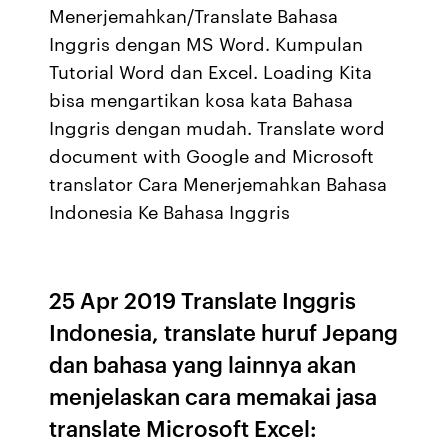
Menerjemahkan/Translate Bahasa
Inggris dengan MS Word. Kumpulan
Tutorial Word dan Excel. Loading Kita
bisa mengartikan kosa kata Bahasa
Inggris dengan mudah. Translate word
document with Google and Microsoft
translator Cara Menerjemahkan Bahasa
Indonesia Ke Bahasa Inggris
25 Apr 2019 Translate Inggris
Indonesia, translate huruf Jepang
dan bahasa yang lainnya akan
menjelaskan cara memakai jasa
translate Microsoft Excel:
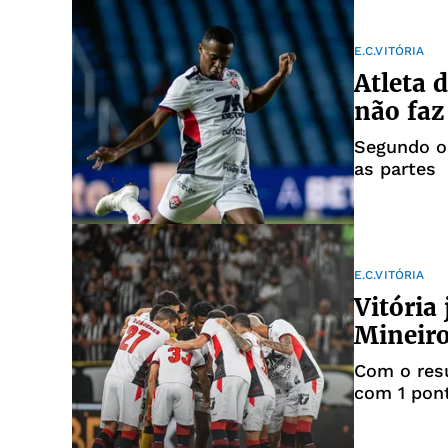
E.C.VITÓRIA
Atleta d
não faz
Segundo o 
as partes
E.C.VITÓRIA
Vitória
Mineiro
Com o resu
com 1 pon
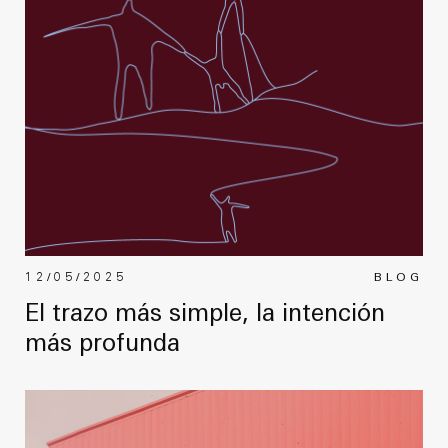
12/05/2025
BLOG
El trazo más simple, la intención
más profunda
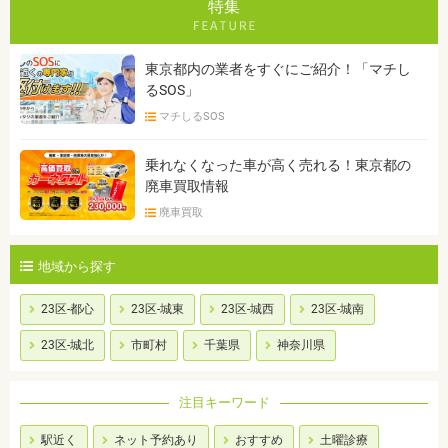
特集
東京都内の業者をすぐにご紹介！「マチし
るSOS」
マチしるSOS
乗れなくなった車が高く売れる！東京都の
廃車買取情報
廃車買取
地域から探す
23区-都心
23区-城東
23区-城西
23区-城南
23区-城北
市町村
千葉県
神奈川県
注目キーワード
駅近く
ネット予約あり
おすすめ
土曜診療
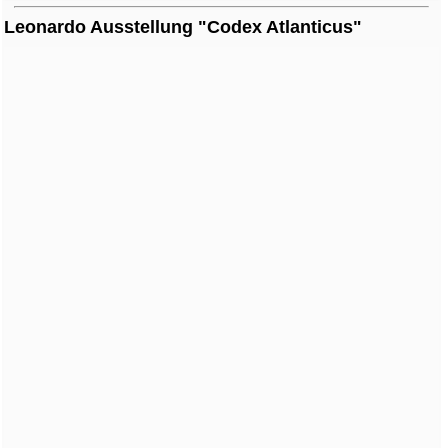
Leonardo Ausstellung "Codex Atlanticus"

WHAT IS EXPECTED => Out of the preceding entries, pull every line containing the string "Inggris".

ANSWER BOX =>
Inggris dengan MS Word. Kumpulan
Inggris dengan mudah. Translate word
Indonesia Ke Bahasa Inggris
25 Apr 2019 Translate Inggris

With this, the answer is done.